▸ **EXERCISE GOAL**: What you return should be the lines of the data containing "Pavements", each in full.

(Change listing data)
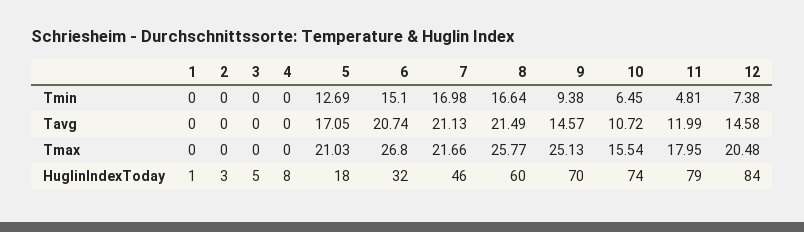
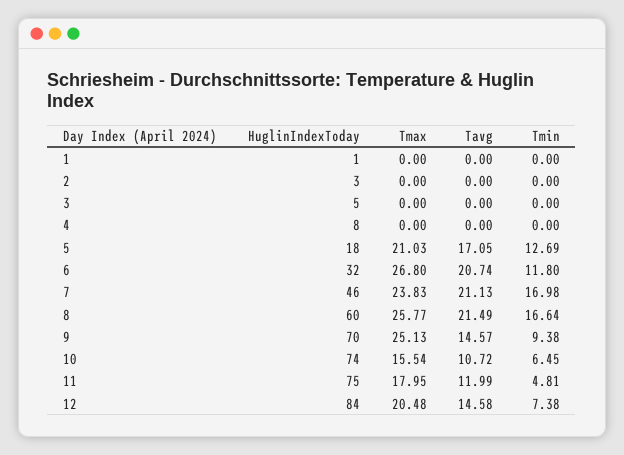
  {
    "1": {
      "Tmin": 0,
      "Tavg": 0,
      "Tmax": 0,
      "HuglinIndexToday": 1
    },
    "2": {
      "Tmin": 0,
      "Tavg": 0,
      "Tmax": 0,
      "HuglinIndexToday": 3
    },
    "3": {
      "Tmin": 0,
      "Tavg": 0,
      "Tmax": 0,
      "HuglinIndexToday": 5
    },
    "4": {
      "Tmin": 0,
      "Tavg": 0,
      "Tmax": 0,
      "HuglinIndexToday": 8
    },
    "5": {
      "Tmin": 12.69,
      "Tavg": 17.05,
      "Tmax": 21.03,
      "HuglinIndexToday": 18
    },
    "6": {
-     "Tmin": 15.1,
+     "Tmin": 11.8,
      "Tavg": 20.74,
      "Tmax": 26.8,
      "HuglinIndexToday": 32
    },
    "7": {
      "Tmin": 16.98,
      "Tavg": 21.13,
-     "Tmax": 21.66,
+     "Tmax": 23.83,
      "HuglinIndexToday": 46
    },
    "8": {
      "Tmin": 16.64,
      "Tavg": 21.49,
      "Tmax": 25.77,
      "HuglinIndexToday": 60
    },
    "9": {
      "Tmin": 9.38,
      "Tavg": 14.57,
      "Tmax": 25.13,
      "HuglinIndexToday": 70
    },
    "10": {
      "Tmin": 6.45,
      "Tavg": 10.72,
      "Tmax": 15.54,
      "HuglinIndexToday": 74
    },
    "11": {
      "Tmin": 4.81,
      "Tavg": 11.99,
      "Tmax": 17.95,
-     "HuglinIndexToday": 79
+     "HuglinIndexToday": 75
    },
    "12": {
      "Tmin": 7.38,
      "Tavg": 14.58,
      "Tmax": 20.48,
      "HuglinIndexToday": 84
    }
  }

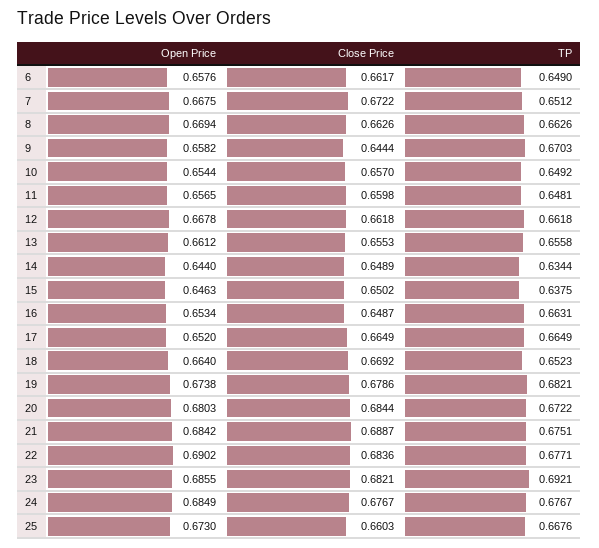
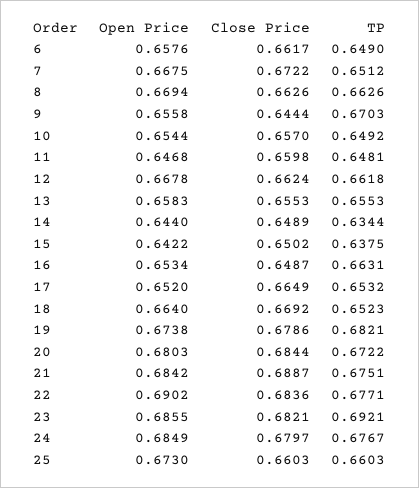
  {
    "Open Price": {
      "6": 0.6576,
      "7": 0.6675,
      "8": 0.6694,
-     "9": 0.6582,
+     "9": 0.6558,
      "10": 0.6544,
-     "11": 0.6565,
+     "11": 0.6468,
      "12": 0.6678,
-     "13": 0.6612,
+     "13": 0.6583,
      "14": 0.644,
-     "15": 0.6463,
+     "15": 0.6422,
      "16": 0.6534,
      "17": 0.652,
      "18": 0.664,
      "19": 0.6738,
      "20": 0.6803,
      "21": 0.6842,
      "22": 0.6902,
      "23": 0.6855,
      "24": 0.6849,
      "25": 0.673
    },
    "Close Price": {
      "6": 0.6617,
      "7": 0.6722,
      "8": 0.6626,
      "9": 0.6444,
      "10": 0.657,
      "11": 0.6598,
-     "12": 0.6618,
+     "12": 0.6624,
      "13": 0.6553,
      "14": 0.6489,
      "15": 0.6502,
      "16": 0.6487,
      "17": 0.6649,
      "18": 0.6692,
      "19": 0.6786,
      "20": 0.6844,
      "21": 0.6887,
      "22": 0.6836,
      "23": 0.6821,
-     "24": 0.6767,
+     "24": 0.6797,
      "25": 0.6603
    },
    "TP": {
      "6": 0.649,
      "7": 0.6512,
      "8": 0.6626,
      "9": 0.6703,
      "10": 0.6492,
      "11": 0.6481,
      "12": 0.6618,
-     "13": 0.6558,
+     "13": 0.6553,
      "14": 0.6344,
      "15": 0.6375,
      "16": 0.6631,
-     "17": 0.6649,
+     "17": 0.6532,
      "18": 0.6523,
      "19": 0.6821,
      "20": 0.6722,
      "21": 0.6751,
      "22": 0.6771,
      "23": 0.6921,
      "24": 0.6767,
-     "25": 0.6676
+     "25": 0.6603
    }
  }

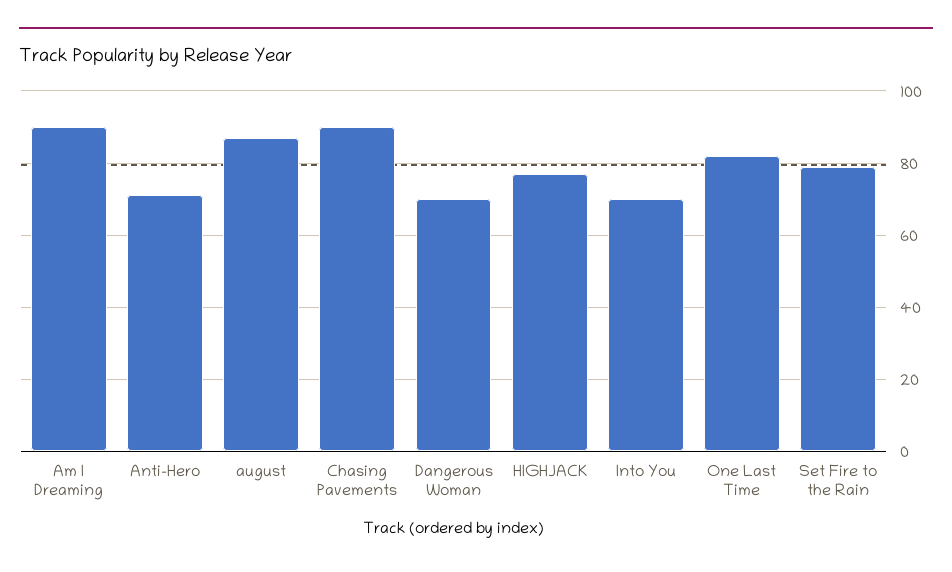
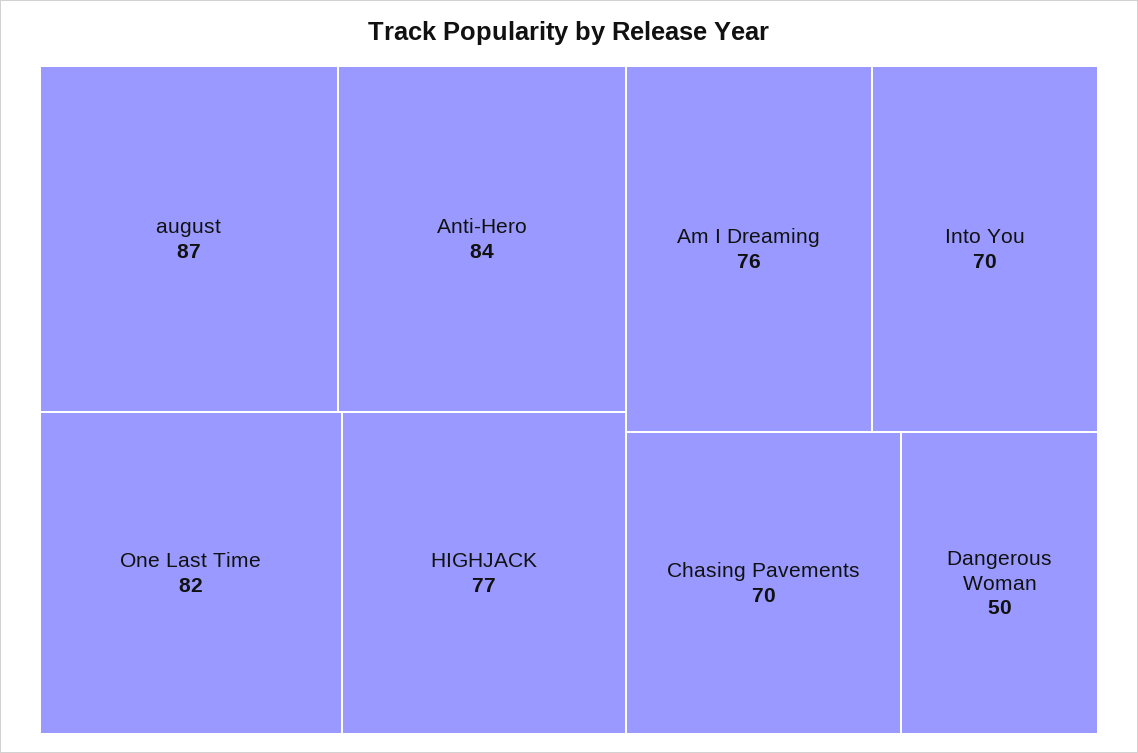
  {
-   "Am I Dreaming": 90,
+   "Am I Dreaming": 76,
-   "Anti-Hero": 70,
+   "Anti-Hero": 84,
    "august": 87,
-   "Chasing Pavements": 90,
+   "Chasing Pavements": 70,
-   "Dangerous Woman": 70,
+   "Dangerous Woman": 50,
    "HIGHJACK": 77,
    "Into You": 70,
-   "One Last Time": 82,
+   "One Last Time": 82
-   "Set Fire to the Rain": 80
  }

▸ **COMPLETED EXERCISE**:
-   "Chasing Pavements": 90,
+   "Chasing Pavements": 70,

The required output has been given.